Outside of business, Aryo also joined the newly established Gerindra, which was founded in 2008 by his father and his uncle Prabowo Subianto, becoming the chairman of its youth wing — though not formally so until 2011. In 2012, he was also appointed as one of the party's deputy secretaries general.

===Legislature===
Aryo ran in the 2014 Indonesian legislative election for Jakarta's 3rd electoral district. He won 53,268 votes and secured a seat at the People's Representative Council. He became a member of the body's seventh commission on Energy, Research and Technology, and the Environment.

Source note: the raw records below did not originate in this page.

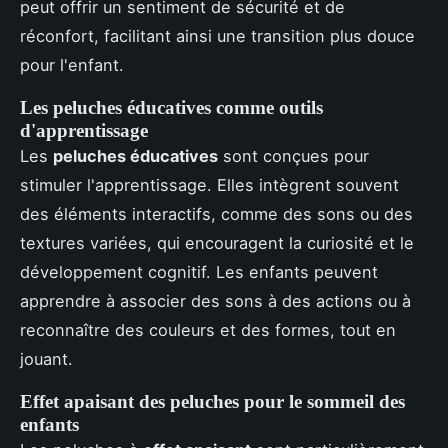
peut offrir un sentiment de sécurité et de
réconfort, facilitant ainsi une transition plus douce
pour l'enfant.
Les peluches éducatives comme outils
d'apprentissage
Les
peluches éducatives
sont conçues pour
stimuler l'apprentissage. Elles intègrent souvent
des éléments interactifs, comme des sons ou des
textures variées, qui encouragent la curiosité et le
développement cognitif. Les enfants peuvent
apprendre à associer des sons à des actions ou à
reconnaître des couleurs et des formes, tout en
jouant.
Effet apaisant des peluches pour le sommeil des
enfants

During Joko Widodo's presidency, he criticized the appointment of Badrodin Haiti as police chief in 2015, saying that it damaged the fight against corruption. In 2016, he also criticized the Provincial Government of Jakarta under Basuki Tjahaja Purnama for removing property tax, noting that the removal of the revenue source would jeopardize funding for other projects and commenting that the move was made for political reasons.

Aryo also became part of a special committee assessing the creation to limit the production and consumption of alcohol. He did not run for reelection in 2019.

=== Sport ===
Aryo Djojohadikusumo serves as the General Chair of the Central Board of the Equestrian Association of Indonesia (Pordasi) for the 2024–2028 period.